◆ Extracted entries:

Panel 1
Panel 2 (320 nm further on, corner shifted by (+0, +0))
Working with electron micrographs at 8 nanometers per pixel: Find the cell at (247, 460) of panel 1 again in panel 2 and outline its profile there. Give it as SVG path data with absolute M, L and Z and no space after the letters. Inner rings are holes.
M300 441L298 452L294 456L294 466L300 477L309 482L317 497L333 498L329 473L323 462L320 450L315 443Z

* * *

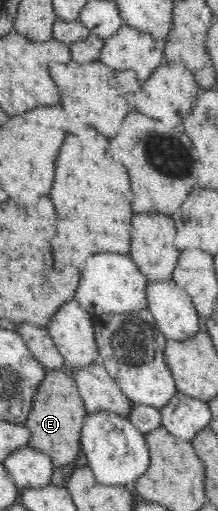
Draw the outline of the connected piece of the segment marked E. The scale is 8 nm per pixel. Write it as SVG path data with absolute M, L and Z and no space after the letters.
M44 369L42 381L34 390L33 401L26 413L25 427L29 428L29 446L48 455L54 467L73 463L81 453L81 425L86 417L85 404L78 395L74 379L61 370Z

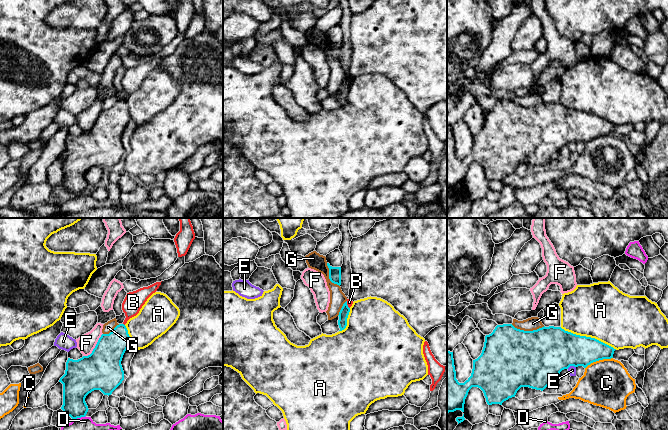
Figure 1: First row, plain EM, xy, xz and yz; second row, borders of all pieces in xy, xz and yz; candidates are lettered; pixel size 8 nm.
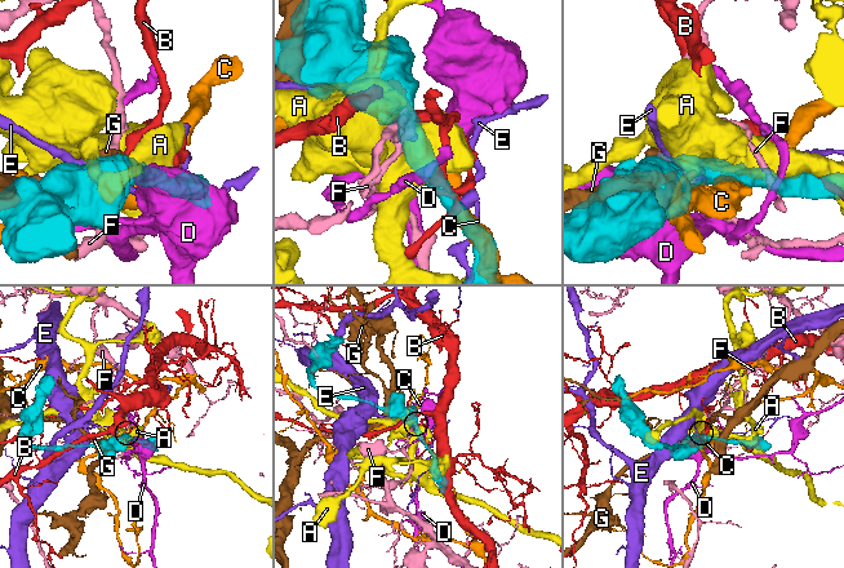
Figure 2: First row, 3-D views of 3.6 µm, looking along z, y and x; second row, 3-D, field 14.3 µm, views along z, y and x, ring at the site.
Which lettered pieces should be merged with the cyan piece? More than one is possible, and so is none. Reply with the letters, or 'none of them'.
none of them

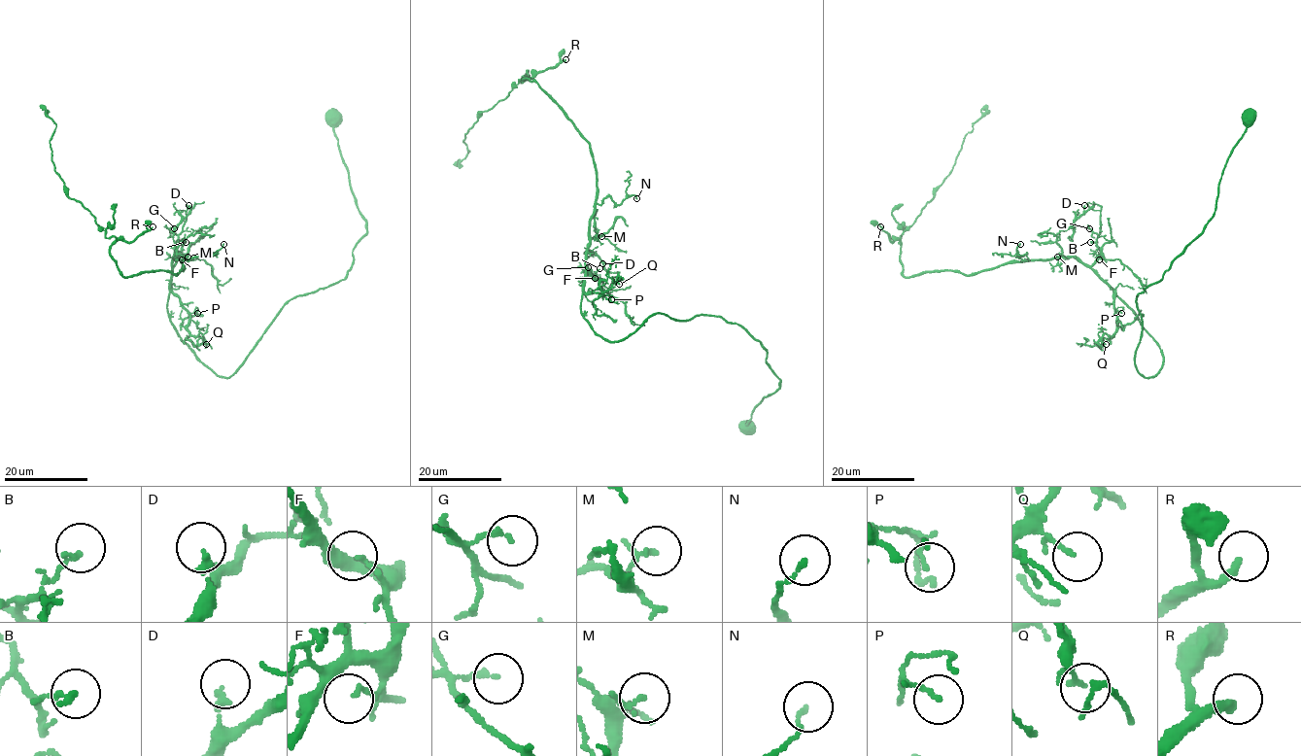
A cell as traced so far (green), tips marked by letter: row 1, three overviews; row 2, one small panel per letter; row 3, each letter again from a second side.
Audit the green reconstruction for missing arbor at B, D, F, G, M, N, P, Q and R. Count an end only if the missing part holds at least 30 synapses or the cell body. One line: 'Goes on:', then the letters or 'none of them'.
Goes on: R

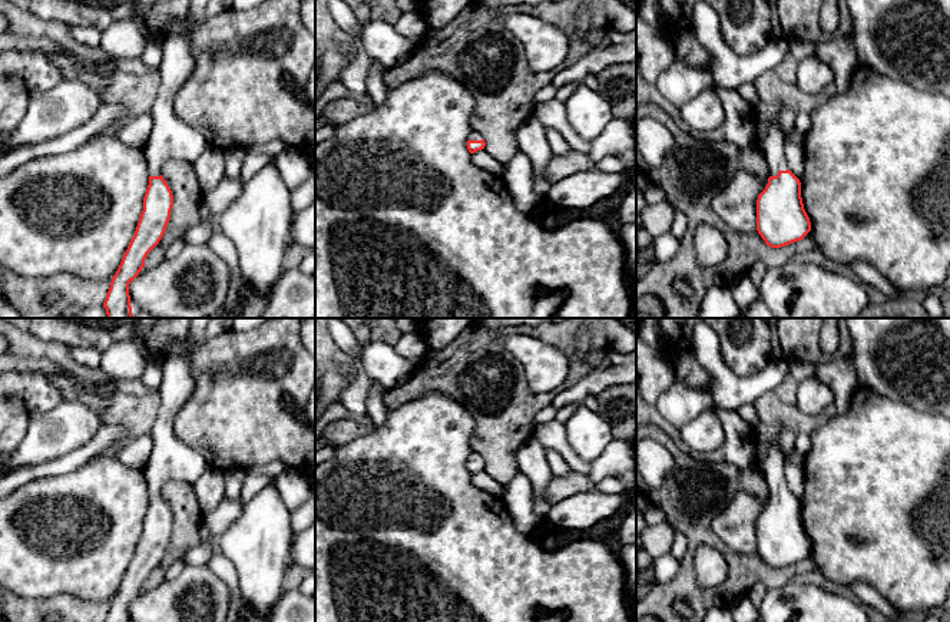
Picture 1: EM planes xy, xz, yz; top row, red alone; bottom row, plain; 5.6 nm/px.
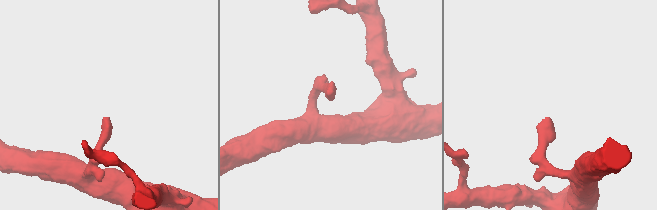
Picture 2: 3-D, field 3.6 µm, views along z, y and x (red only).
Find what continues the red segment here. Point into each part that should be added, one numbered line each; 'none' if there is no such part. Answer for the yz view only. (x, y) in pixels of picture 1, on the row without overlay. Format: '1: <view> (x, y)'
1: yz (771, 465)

--

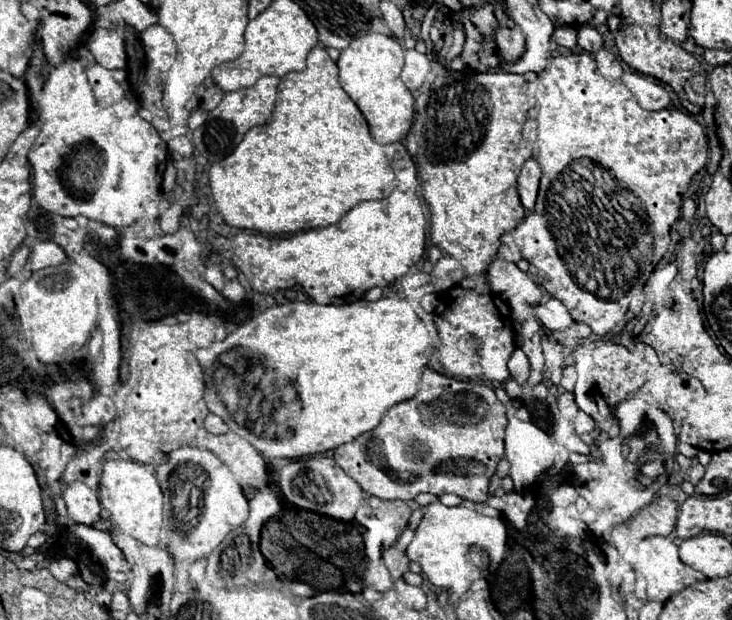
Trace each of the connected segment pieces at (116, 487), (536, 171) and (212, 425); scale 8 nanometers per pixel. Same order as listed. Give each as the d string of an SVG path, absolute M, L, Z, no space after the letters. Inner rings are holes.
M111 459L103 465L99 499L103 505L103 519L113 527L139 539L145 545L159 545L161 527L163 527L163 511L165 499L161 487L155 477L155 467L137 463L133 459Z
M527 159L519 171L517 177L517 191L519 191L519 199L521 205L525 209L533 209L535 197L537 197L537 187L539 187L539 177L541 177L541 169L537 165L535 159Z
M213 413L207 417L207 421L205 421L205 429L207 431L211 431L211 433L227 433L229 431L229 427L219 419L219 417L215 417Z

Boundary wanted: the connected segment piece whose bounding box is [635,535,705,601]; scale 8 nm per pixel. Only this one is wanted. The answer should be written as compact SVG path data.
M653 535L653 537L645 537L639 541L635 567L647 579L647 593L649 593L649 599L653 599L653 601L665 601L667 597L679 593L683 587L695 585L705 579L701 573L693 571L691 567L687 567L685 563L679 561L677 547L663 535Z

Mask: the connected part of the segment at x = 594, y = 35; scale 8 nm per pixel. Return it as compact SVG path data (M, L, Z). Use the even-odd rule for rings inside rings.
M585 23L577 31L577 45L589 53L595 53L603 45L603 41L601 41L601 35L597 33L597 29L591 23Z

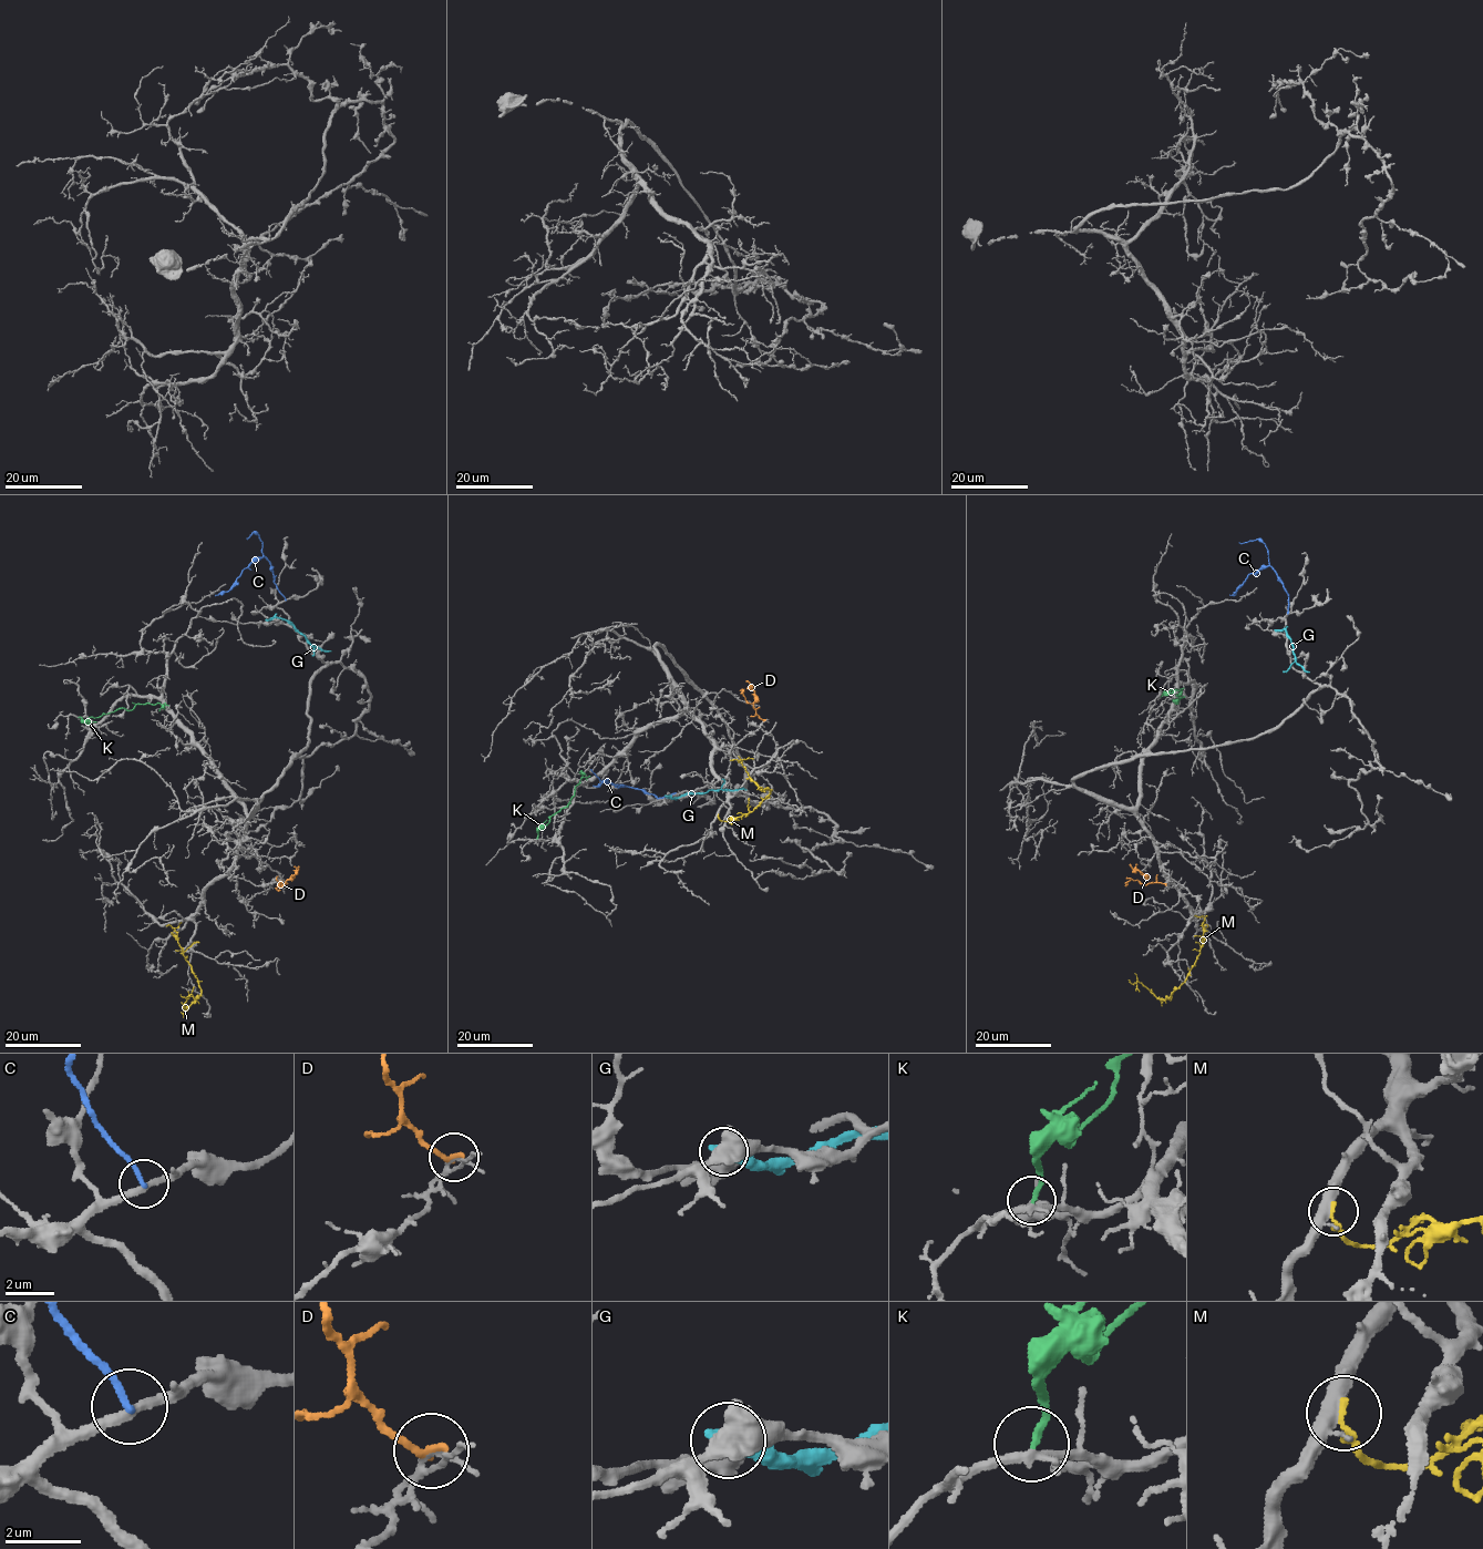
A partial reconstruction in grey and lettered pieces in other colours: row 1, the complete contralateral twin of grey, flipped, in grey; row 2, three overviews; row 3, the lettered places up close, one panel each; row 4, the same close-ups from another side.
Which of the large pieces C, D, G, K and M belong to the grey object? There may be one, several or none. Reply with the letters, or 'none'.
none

◆ To do: Your answer should be only a number: how many lines in the records hold the word "Figure".

◆ Written reply: 2